Median Annual Salary: $82,790

World Languages Teacher

World languages teachers train students to speak a foreign language and understand related cultures and traditions. Teachers must pass oral and writing proficiency tests in a particular foreign language to earn a world languages teaching endorsement. CSDE may reward educators willing to fill shortages in grades 7-12 in this specialization. The following median annual salary reflects high school teachers in Connecticut.

Median Annual Salary: $79,530

Frequently Asked Questions About Teaching Certification in Connecticut

How do I get teaching certification in Connecticut?

CSDE requires teachers to complete a bachelor's degree and educator preparation program to qualify for certification in Connecticut. Additionally, teachers must gain at least 10 weeks of student teaching experience and pass certification exams in their endorsement area.

Teachers who meet all beginner-level qualifications receive initial certification. These teachers have the potential to advance to provisional certification with more experience. Educators must eventually earn a master's degree to achieve the highest level of professional teaching certification in Connecticut.

Can I teach in Connecticut without certification?

No. However, CSDE provides certification paths for educators from all educational backgrounds and experience levels. Most teachers in Connecticut pursue a state-approved educator preparation program to earn certification. Others follow an alternate path to meet CSDE qualifications.

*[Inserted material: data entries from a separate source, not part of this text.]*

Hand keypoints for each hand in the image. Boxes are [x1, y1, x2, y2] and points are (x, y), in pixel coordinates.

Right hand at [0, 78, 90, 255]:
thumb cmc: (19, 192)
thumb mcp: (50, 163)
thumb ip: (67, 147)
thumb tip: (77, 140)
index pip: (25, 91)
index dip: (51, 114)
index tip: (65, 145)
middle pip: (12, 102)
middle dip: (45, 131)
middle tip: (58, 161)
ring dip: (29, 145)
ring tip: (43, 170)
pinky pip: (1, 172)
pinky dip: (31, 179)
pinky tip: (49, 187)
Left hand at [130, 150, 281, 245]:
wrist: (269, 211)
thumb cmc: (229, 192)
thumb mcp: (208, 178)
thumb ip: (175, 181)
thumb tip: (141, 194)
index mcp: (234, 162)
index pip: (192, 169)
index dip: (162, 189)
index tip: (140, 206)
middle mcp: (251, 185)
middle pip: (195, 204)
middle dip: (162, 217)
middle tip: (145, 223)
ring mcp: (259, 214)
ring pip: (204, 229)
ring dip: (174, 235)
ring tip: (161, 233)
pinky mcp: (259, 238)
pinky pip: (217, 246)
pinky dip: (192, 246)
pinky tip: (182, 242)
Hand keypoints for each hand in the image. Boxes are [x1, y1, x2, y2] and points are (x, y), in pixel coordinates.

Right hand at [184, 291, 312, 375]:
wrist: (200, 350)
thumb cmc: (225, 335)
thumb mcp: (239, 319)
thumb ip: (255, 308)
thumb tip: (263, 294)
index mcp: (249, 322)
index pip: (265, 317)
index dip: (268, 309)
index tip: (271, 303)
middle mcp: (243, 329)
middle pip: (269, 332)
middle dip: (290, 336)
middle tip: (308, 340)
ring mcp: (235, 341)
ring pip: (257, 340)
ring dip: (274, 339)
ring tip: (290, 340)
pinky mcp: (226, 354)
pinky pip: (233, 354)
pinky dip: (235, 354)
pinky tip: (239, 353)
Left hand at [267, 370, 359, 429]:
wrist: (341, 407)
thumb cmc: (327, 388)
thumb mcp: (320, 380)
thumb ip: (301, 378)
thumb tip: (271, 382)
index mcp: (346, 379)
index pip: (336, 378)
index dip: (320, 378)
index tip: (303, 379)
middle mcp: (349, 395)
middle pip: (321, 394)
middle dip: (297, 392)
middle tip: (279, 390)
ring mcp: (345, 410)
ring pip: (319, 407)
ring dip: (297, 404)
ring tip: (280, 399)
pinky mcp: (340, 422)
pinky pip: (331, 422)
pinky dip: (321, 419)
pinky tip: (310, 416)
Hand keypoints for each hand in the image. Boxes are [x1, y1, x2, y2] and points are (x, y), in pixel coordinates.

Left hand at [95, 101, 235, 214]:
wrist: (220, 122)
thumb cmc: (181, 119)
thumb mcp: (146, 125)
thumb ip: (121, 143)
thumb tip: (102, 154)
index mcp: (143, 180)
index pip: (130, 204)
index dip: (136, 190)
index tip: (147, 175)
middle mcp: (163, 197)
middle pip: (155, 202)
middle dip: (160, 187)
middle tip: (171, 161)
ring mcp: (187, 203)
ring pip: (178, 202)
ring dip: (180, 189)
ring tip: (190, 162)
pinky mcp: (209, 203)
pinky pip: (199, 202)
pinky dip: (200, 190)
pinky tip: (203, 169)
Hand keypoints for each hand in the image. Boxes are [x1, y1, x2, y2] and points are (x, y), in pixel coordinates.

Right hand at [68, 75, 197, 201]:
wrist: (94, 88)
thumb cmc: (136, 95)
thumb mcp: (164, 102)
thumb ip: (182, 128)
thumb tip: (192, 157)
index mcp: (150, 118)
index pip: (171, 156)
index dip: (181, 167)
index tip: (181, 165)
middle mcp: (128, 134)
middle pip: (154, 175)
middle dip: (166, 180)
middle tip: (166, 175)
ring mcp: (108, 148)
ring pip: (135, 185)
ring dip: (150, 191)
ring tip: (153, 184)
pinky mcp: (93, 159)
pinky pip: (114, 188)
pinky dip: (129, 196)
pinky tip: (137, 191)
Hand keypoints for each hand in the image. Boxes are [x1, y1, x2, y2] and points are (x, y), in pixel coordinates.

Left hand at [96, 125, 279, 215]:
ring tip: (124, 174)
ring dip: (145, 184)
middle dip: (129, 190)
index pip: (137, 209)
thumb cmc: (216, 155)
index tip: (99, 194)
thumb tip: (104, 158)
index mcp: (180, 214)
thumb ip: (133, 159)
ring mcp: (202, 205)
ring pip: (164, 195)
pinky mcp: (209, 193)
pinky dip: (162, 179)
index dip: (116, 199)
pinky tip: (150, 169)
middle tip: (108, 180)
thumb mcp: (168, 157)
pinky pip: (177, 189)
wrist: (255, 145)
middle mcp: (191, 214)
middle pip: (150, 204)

All teachers in preK-12 public schools in Connecticut need a valid teaching certificate or temporary or emergency teaching credentials for a particular shortage area or district. Like many other states, Connecticut does not require the same licensing process for postsecondary or private school teachers.

How long does it take to become a teacher in Connecticut?

The process of earning teaching certification in Connecticut can take between 1-4 years. Aspiring teachers with a bachelor's degree can potentially complete the other certification requirements, including an educator preparation program, in 1-2 years. Others who still need to complete a bachelor's degree and an educator preparation program may take four years to qualify for initial certification.

Once a teacher achieves initial certification, it remains valid for up to three years and is renewable for up to five times. Teachers can then work their way up to a provisional certificate and, ultimately, professional certification.

What can I do with teaching certification in Connecticut?

Educators with teaching certification in Connecticut can work in preK-12 public schools and adult vocational programs. Teachers can earn certification in their desired endorsement area to teach multiple elementary subjects, individual middle or high school subjects, or career or technical education.

Candidates may also pursue a specialization, such as special education, world languages, or technology education. CSDE also requires separate certification processes for non-teaching jobs in education, including principals, school counselors, and district administrators.

How do I become a substitute teacher in Connecticut?

Substitute teaching in Connecticut typically requires a bachelor's degree. Although, some districts accept candidates with a high school diploma and teaching experience in lieu of a degree. Candidates must apply to work in a particular district, as CSDE issues district-specific substitute teaching permits.

While substitute teachers are generally granted authorization for brief employment periods, some districts need substitutes for more than 40 days. These candidates must hold a bachelor's degree and at least 12 credits in the desired subject or content area. All substitute teacher authorizations expire annually on June 30 and require re-application for renewal consideration.